━━ Testo da analizzare ━━

Questo tempio in cui campeggia l’immagine della Vergine è stata
scelta per custodire due Santi Martiri, forse proprio a
preservare il cuore del centro storico dell’abitato dal pericolo
del terremoto. L’interno si presenta ad unica navata, entrando
subito a destra un Crocifisso ligneo di grande interesse
artistico del XIII secolo appartenuto al Convento dei Padri
Conventuali. La fattura lo rende un unicum nella zona, molto
probabilmente è stato scolpito da un artista nordico, di scuola
fiamminga. Sulla sinistra in una nicchia un gruppo di statue
policrome presentano la Madonna che domina la cittadina di
Radicofani attorniata dai due patroni: Agata e Saturnino.
L’altare
maggiore è costituito da una tavola di Andrea della Robbia
in cui compaiono la Vergine con il bambino (benedicente) ed ai
lati quatto santi: San Francesco (segni distintivi: le stimmate,
il saio, la Croce ed un Libro) e Santa Elisabetta d’Ungheria
(dei fiori), Santa Cristina di Bolsena (una freccia conficcata
nel collo)
e San Lorenzo (), gli ultimi due recanti nella destra la palma
oltre a e due angeli recanti il diadema che stanno per porre
sulla “benedetta fra tutte le donne”. Ai piedi della Madonna
Incoronata leggiamo un cartiglio indicante l’inno mariano:
«Sub tuum presidium confugimus Santa Dei genitrix»
e forse resta la certezza del prosieguo che recita “non
disprezzare noi che siamo nella prova, ma liberaci da ogni
pericolo o Vergine gloriosa e benedetta”. Certamente la
protezione della Vergine Madre di Dio deve esser stata più volte
invocata dagli abitanti di Radicofani. Nella predella, invece
troviamo San Sebastiano Martire (il cui segno distintivo sono:
la classica positura con le mani dietro la schiena
–presumibilmente legate- e le frecce), l’Arcangelo (con un
giglio in mano), al centro un vaso di gigli, speculare (e primo
personaggio sulla destra è la Madonna) la Vergine Maria e San
Rocco (il bastone, il cappello a tesa larga e la conchiglia del
pellegrino).

━━━
━━ Voci del dataset ━━

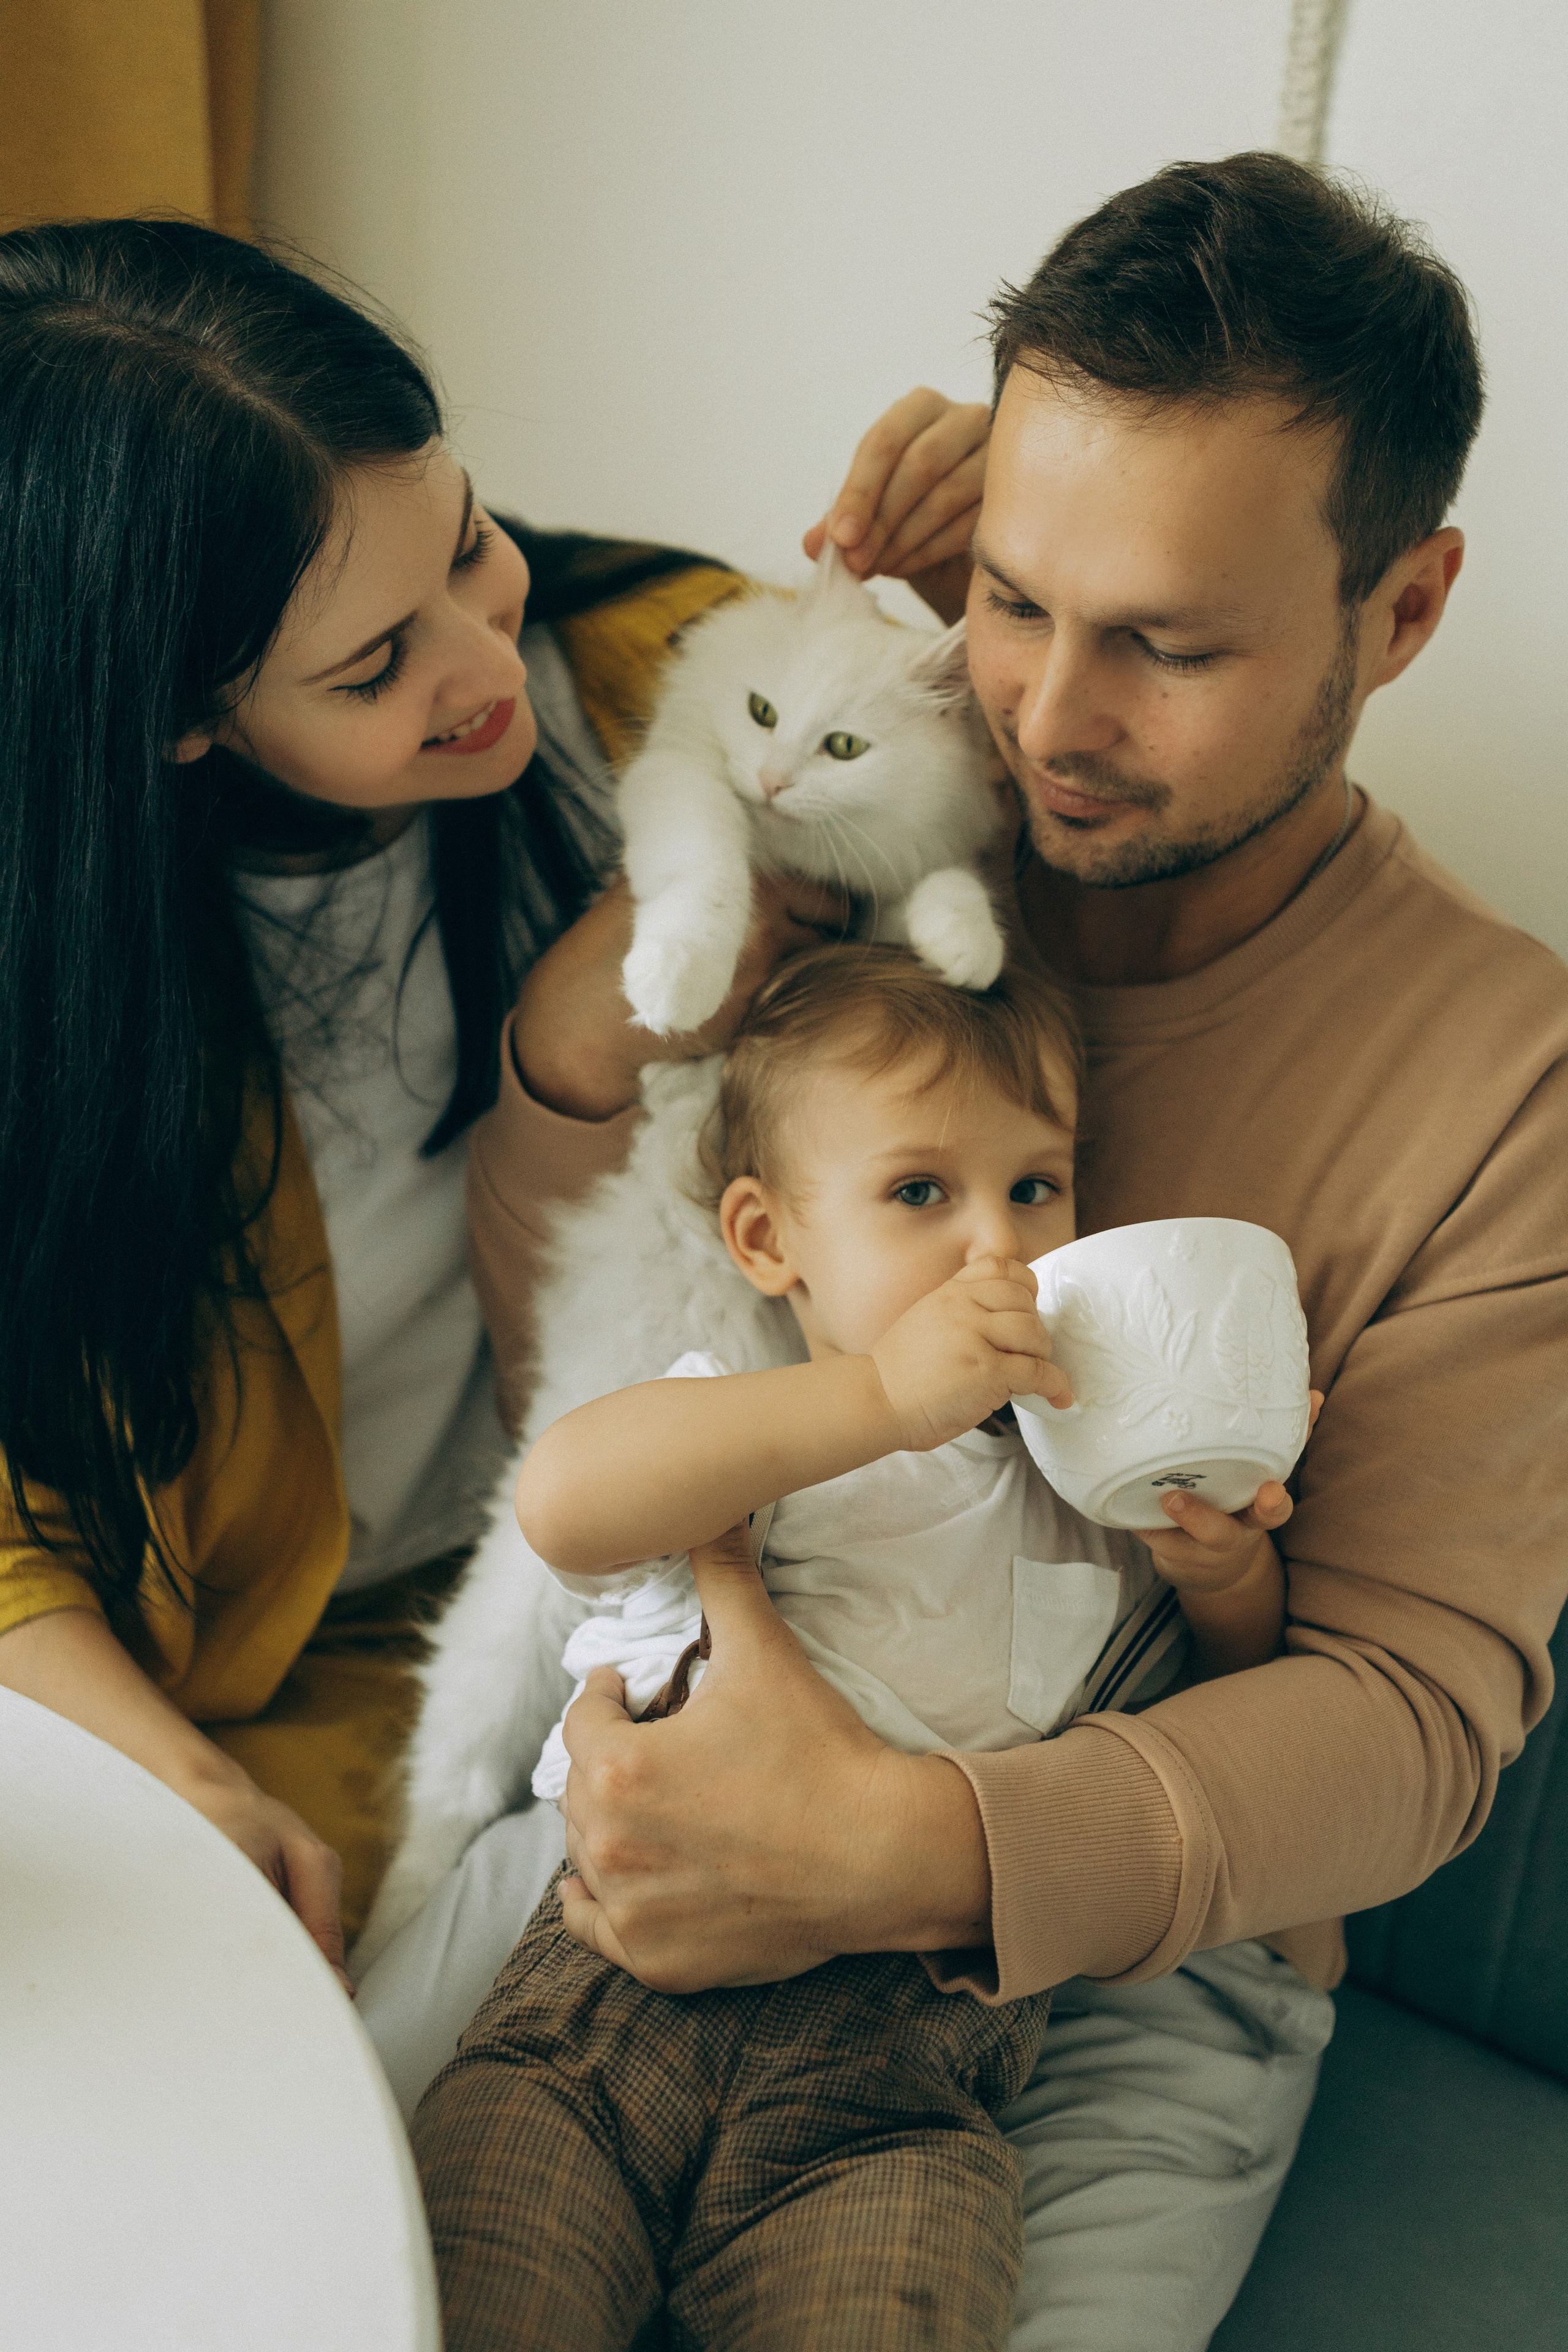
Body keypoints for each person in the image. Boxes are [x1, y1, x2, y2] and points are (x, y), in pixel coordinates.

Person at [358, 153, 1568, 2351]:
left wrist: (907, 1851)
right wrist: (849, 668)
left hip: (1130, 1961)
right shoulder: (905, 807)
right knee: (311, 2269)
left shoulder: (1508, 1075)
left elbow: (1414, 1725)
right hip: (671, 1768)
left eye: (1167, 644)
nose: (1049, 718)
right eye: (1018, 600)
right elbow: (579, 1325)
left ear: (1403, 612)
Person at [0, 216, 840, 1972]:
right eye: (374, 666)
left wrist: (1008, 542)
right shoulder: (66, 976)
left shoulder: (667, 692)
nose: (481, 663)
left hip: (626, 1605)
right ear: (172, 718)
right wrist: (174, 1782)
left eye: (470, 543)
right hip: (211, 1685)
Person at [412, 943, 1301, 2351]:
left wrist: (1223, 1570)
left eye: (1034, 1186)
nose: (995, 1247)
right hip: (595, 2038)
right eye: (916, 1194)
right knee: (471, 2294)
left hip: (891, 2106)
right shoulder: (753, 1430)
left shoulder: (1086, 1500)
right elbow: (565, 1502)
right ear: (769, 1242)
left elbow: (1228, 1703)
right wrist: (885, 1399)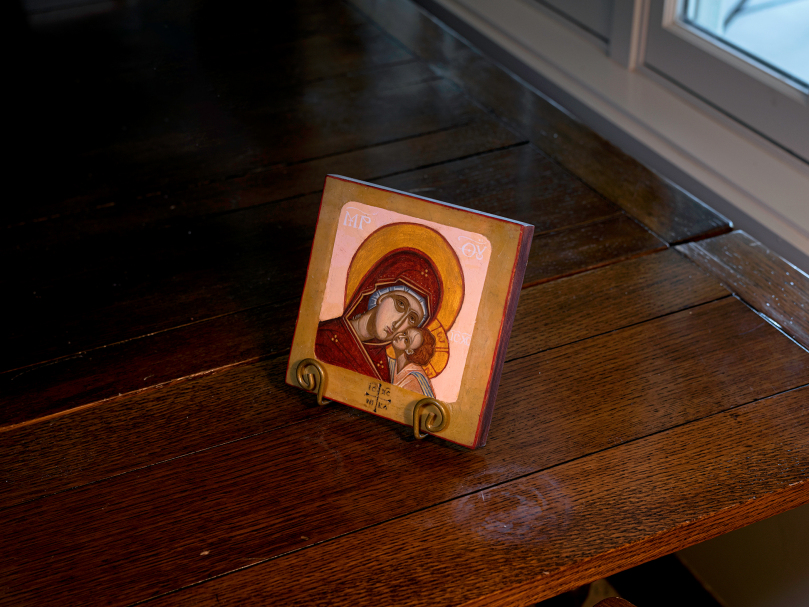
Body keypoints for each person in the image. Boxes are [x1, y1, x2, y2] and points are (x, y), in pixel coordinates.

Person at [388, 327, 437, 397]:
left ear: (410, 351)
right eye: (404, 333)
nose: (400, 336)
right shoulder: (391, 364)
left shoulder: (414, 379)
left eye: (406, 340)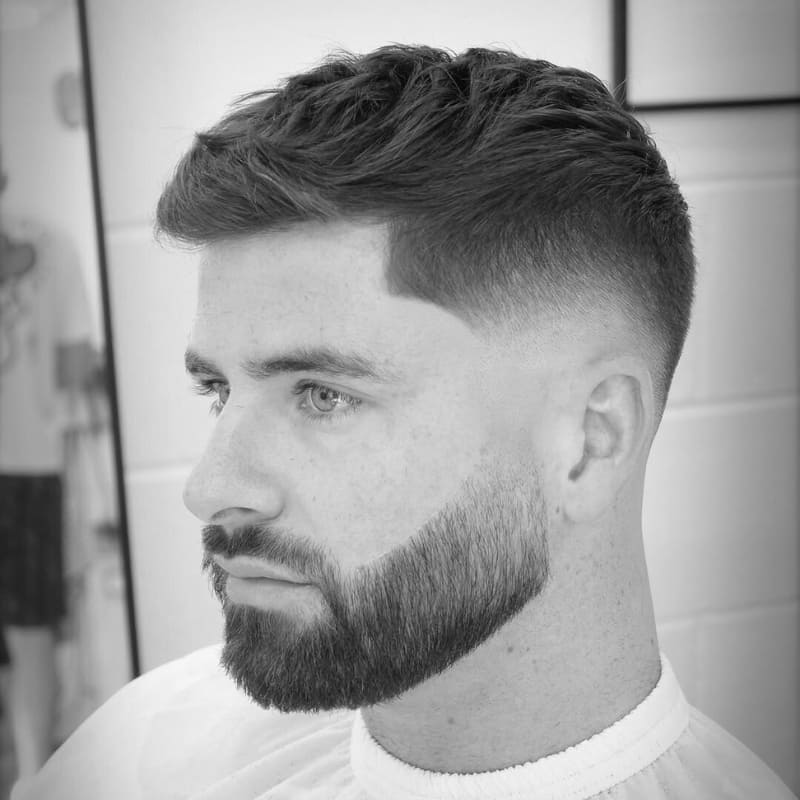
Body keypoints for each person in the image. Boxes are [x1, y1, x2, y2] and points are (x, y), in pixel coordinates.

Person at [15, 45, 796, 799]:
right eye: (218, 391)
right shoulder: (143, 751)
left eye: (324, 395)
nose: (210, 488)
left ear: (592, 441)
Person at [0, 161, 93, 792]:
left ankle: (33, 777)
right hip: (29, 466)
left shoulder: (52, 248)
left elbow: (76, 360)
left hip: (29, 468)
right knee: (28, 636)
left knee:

━━━

Compiti da svolgere >>
1) Modifica il brano del testo sul tempio di Radicofani da «e forse resta» fino a «pellegrino).» compreso, sostituendo «dagli abitanti di Radicofani» con «dai radicofanesi».
2) Rispondi a queste domande basandoti sul testo sul tempio di Radicofani.
(a) A quale convento apparteneva il Crocifisso ligneo?
(b) Come si chiamano i due patroni che attorniano la Madonna nel gruppo di statue?
(c) Di chi è la tavola che costituisce l'altare maggiore?
Le voci del dataset provengono da una fonte diversa.

Risposte per compito >>
1)
e forse resta la certezza del prosieguo che recita “non
disprezzare noi che siamo nella prova, ma liberaci da ogni
pericolo o Vergine gloriosa e benedetta”. Certamente la
protezione della Vergine Madre di Dio deve esser stata più volte
invocata dai radicofanesi. Nella predella, invece
troviamo San Sebastiano Martire (il cui segno distintivo sono:
la classica positura con le mani dietro la schiena
–presumibilmente legate- e le frecce), l’Arcangelo (con un
giglio in mano), al centro un vaso di gigli, speculare (e primo
personaggio sulla destra è la Madonna) la Vergine Maria e San
Rocco (il bastone, il cappello a tesa larga e la conchiglia del
pellegrino).

2)
(a) Al Convento dei Padri Conventuali.
(b) Agata e Saturnino.
(c) Di Andrea della Robbia.